Problems to solve »
a) In the ANTLR grammar question, what error message does the parser report at line 5:79?
b) Continue the ANTLR grammar question from the point where it stops.

Excerpted passage »
┏━━

Reputation: 2064
I have some data required to be parsed. I am using ANTLR4 tool to auto generate java parsers and lexers, that I can use to form a structured data from the input data given below Grammar:
grammar SUBDATA;
subdata:
data+;
data:
array;
array:
'[' obj (',' obj)* ']';
intarray:
'[' number (',' number)* ']';
number:
INT;
obj:
'{' pair (',' pair)* '}';
pair:
key '=' value;
key:
WORD;
value:
INT | WORD | intarray;
WORD:
[A-Za-z0-9]+;
INT:
[0-9]+;
WS:
[ \t\n\r]+ -> skip;
Test Input Data:
[
{OmedaDemographicType=1, OmedaDemographicId=100, OmedaDemographicValue=4},
{OmedaDemographicType=1, OmedaDemographicId=101, OmedaDemographicValue=26},
{
OmedaDemographicType=2, OmedaDemographicId=102, OmedaDemographicValue=[16,34]
}
]
Ouput:
line 5:79 mismatched input '16' expecting INT
line 5:82 mismatched input '34' expecting INT
Parser is failing although I have the integer value at the above expected position.

┗━━

[Saved data entries]
┏━━

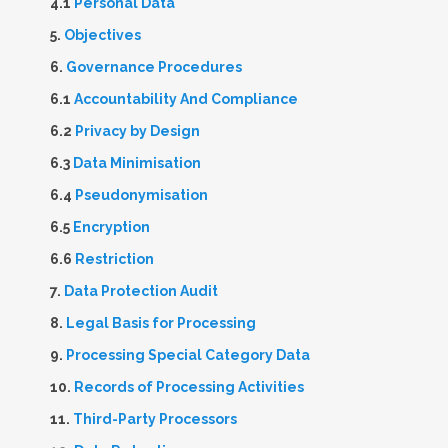
4.1
Personal Data
5.
Objectives
6.
Governance Procedures
6.1
Accountability And Compliance
6.2
Privacy by Design
6.3
Data Minimisation
6.4
Pseudonymisation
6.5
Encryption
6.6
Restriction
7.
Data Protection Audit
8.
Legal Basis for Processing
9.
Processing Special Category Data
10.
Records of Processing Activities
11.
Third-Party Processors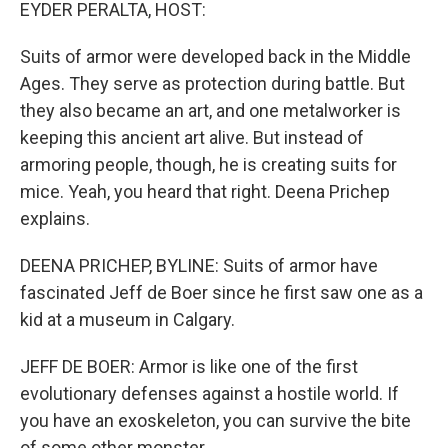
k
n
EYDER PERALTA, HOST:
Suits of armor were developed back in the Middle
Ages. They serve as protection during battle. But
they also became an art, and one metalworker is
keeping this ancient art alive. But instead of
armoring people, though, he is creating suits for
mice. Yeah, you heard that right. Deena Prichep
explains.
DEENA PRICHEP, BYLINE: Suits of armor have
fascinated Jeff de Boer since he first saw one as a
kid at a museum in Calgary.
JEFF DE BOER: Armor is like one of the first
evolutionary defenses against a hostile world. If
you have an exoskeleton, you can survive the bite
of some other monster.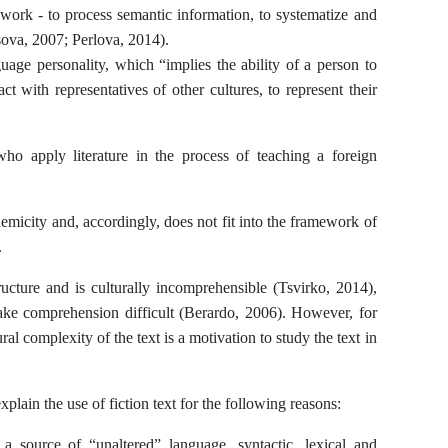
 work - to process semantic information, to systematize and
sova, 2007; Perlova, 2014).
uage personality, which “implies the ability of a person to
t with representatives of other cultures, to represent their
who apply literature in the process of teaching a foreign
demicity and, accordingly, does not fit into the framework of
.
ructure and is culturally incomprehensible (Tsvirko, 2014),
ake comprehension difficult (Berardo, 2006). However, for
al complexity of the text is a motivation to study the text in
xplain the use of fiction text for the following reasons:
is a source of “unaltered” language, syntactic, lexical and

┗━━

Task responses »
a) mismatched input '16' expecting INT

b)
Upvotes: 1
Views: 77
Reputation: 51330
You've made the classic mistake of not ordering your lexer rules properly. You should read and understand the priority rules and their consequences.
In your case, INT
will never be able to match since the WORD
rule can match everything the INT
rule can, and it's defined first in the grammar. These 16
and 32
from the example are WORD
s.
You should remove the ambiguity by not allowing a word to start with a digit:
WORD:
[A-Za-z] [A-Za-z0-9]*;
INT:
[0-9]+;
Or by swapping the order of the rules:
INT:
[0-9]+;
WORD:
[A-Za-z0-9]+;
In this case, you can't have words that are fully numeric, but they will still be able to start with a number.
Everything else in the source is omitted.